How do the records below read from their first line through the line containing "Học lập trình iOS có thể tạo cơ hội"? Write those lines out exactly.

***** Provided data *****

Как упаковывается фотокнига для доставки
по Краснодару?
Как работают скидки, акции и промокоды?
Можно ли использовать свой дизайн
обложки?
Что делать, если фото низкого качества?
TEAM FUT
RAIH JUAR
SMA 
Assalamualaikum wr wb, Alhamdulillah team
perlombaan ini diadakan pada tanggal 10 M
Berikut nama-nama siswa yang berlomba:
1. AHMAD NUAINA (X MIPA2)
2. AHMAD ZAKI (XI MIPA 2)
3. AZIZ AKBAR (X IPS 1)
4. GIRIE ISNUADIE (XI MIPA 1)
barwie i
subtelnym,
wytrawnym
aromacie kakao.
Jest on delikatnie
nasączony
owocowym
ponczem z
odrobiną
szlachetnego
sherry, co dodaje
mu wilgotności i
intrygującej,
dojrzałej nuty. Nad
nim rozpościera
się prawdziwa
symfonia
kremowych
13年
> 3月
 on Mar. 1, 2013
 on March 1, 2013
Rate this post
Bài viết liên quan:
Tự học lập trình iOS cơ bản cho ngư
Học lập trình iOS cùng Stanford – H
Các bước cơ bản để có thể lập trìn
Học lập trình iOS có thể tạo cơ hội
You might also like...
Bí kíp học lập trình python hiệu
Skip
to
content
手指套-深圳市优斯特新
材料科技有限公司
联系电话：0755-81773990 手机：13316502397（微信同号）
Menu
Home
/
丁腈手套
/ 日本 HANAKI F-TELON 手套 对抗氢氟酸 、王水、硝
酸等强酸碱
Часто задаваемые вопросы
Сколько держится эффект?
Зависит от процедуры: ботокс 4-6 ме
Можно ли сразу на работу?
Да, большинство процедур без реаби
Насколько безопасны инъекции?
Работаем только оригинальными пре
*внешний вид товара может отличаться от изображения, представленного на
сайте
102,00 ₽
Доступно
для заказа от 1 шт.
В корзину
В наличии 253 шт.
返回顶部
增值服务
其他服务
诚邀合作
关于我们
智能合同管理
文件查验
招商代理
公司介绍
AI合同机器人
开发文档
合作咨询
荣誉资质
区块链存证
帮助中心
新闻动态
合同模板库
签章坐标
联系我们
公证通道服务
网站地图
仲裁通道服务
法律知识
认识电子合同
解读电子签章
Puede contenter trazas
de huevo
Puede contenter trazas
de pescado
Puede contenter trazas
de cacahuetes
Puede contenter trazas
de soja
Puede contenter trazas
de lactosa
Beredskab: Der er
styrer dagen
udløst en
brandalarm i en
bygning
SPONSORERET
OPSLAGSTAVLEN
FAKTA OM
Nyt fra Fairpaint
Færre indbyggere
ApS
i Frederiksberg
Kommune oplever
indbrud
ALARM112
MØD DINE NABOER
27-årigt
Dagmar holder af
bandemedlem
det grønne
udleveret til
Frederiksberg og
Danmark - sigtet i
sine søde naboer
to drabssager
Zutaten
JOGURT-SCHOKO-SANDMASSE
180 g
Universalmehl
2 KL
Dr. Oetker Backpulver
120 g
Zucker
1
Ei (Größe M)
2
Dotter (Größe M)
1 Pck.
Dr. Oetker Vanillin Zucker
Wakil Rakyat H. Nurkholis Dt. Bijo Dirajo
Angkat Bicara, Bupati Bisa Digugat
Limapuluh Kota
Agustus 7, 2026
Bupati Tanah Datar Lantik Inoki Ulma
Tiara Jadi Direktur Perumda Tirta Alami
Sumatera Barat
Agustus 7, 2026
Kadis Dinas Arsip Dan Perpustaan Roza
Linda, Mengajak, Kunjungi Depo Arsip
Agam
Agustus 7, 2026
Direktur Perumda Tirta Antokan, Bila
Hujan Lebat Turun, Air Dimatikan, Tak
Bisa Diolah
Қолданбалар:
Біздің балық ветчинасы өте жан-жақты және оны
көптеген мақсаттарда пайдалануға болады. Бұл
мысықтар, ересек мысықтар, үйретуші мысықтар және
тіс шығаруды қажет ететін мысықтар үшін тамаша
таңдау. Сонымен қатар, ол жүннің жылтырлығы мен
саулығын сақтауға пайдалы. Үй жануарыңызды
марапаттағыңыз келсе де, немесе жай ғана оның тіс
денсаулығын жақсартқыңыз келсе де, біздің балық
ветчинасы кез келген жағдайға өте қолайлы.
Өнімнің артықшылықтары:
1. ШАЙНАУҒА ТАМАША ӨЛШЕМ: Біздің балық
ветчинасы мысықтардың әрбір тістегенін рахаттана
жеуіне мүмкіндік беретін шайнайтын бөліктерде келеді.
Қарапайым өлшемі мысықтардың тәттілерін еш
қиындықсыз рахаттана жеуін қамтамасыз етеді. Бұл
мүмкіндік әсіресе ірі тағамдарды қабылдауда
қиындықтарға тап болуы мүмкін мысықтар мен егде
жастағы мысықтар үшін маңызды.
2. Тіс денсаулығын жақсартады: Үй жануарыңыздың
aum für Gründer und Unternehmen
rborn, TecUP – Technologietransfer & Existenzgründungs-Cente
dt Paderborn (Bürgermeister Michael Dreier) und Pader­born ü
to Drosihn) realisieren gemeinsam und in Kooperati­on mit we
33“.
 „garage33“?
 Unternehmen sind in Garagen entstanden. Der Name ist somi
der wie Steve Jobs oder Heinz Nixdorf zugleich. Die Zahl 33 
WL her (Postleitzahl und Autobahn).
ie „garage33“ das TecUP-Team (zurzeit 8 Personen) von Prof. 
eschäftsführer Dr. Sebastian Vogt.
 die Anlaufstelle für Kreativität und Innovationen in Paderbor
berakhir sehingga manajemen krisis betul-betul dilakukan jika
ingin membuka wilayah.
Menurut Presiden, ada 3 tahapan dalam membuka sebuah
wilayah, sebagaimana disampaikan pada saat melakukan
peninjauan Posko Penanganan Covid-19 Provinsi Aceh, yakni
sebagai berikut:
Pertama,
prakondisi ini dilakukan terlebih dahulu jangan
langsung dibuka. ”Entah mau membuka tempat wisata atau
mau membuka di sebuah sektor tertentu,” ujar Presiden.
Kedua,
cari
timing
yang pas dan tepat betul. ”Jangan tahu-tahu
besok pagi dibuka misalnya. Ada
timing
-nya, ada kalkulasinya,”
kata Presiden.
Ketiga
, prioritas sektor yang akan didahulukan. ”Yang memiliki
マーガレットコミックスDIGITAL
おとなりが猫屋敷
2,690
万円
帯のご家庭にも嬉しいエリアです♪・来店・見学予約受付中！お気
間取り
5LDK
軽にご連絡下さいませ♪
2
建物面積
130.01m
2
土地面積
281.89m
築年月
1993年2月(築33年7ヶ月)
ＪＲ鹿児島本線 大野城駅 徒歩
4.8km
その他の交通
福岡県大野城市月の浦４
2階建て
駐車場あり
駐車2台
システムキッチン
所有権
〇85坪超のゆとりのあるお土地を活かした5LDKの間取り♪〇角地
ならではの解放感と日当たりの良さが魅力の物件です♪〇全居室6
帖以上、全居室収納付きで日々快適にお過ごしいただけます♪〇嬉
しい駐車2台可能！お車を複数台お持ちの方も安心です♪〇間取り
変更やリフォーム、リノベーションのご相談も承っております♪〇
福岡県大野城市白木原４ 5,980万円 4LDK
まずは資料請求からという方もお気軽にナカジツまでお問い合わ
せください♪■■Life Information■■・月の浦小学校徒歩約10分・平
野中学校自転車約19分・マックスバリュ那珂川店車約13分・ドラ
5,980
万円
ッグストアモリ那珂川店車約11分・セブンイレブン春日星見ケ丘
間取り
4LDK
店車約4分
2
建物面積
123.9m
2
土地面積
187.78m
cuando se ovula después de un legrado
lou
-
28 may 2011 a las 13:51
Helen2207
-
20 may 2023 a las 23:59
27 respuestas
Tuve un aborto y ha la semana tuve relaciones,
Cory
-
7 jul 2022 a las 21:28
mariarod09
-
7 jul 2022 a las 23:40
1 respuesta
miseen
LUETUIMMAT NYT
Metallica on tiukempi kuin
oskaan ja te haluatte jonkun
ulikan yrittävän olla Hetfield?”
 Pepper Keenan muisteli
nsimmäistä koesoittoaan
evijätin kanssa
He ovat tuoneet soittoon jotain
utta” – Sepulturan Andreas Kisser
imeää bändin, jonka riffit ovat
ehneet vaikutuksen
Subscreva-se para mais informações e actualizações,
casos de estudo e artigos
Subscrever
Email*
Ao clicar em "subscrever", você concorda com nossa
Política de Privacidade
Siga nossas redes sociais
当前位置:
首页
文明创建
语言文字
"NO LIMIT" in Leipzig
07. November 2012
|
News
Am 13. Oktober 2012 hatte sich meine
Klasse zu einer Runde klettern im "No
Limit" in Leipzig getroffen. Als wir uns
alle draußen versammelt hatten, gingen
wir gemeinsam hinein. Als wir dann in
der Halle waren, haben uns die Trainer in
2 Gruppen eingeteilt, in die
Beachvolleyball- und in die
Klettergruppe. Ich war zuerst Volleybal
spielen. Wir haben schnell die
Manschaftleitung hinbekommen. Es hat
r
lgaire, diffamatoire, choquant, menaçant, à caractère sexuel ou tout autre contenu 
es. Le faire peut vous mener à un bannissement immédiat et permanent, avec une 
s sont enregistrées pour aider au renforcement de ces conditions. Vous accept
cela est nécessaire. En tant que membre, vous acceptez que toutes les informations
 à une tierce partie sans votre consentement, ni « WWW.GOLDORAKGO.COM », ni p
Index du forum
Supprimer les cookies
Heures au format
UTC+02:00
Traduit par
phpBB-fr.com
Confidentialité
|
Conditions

*****

Exercise solution:
Как упаковывается фотокнига для доставки
по Краснодару?
Как работают скидки, акции и промокоды?
Можно ли использовать свой дизайн
обложки?
Что делать, если фото низкого качества?
TEAM FUT
RAIH JUAR
SMA 
Assalamualaikum wr wb, Alhamdulillah team
perlombaan ini diadakan pada tanggal 10 M
Berikut nama-nama siswa yang berlomba:
1. AHMAD NUAINA (X MIPA2)
2. AHMAD ZAKI (XI MIPA 2)
3. AZIZ AKBAR (X IPS 1)
4. GIRIE ISNUADIE (XI MIPA 1)
barwie i
subtelnym,
wytrawnym
aromacie kakao.
Jest on delikatnie
nasączony
owocowym
ponczem z
odrobiną
szlachetnego
sherry, co dodaje
mu wilgotności i
intrygującej,
dojrzałej nuty. Nad
nim rozpościera
się prawdziwa
symfonia
kremowych
13年
> 3月
 on Mar. 1, 2013
 on March 1, 2013
Rate this post
Bài viết liên quan:
Tự học lập trình iOS cơ bản cho ngư
Học lập trình iOS cùng Stanford – H
Các bước cơ bản để có thể lập trìn
Học lập trình iOS có thể tạo cơ hội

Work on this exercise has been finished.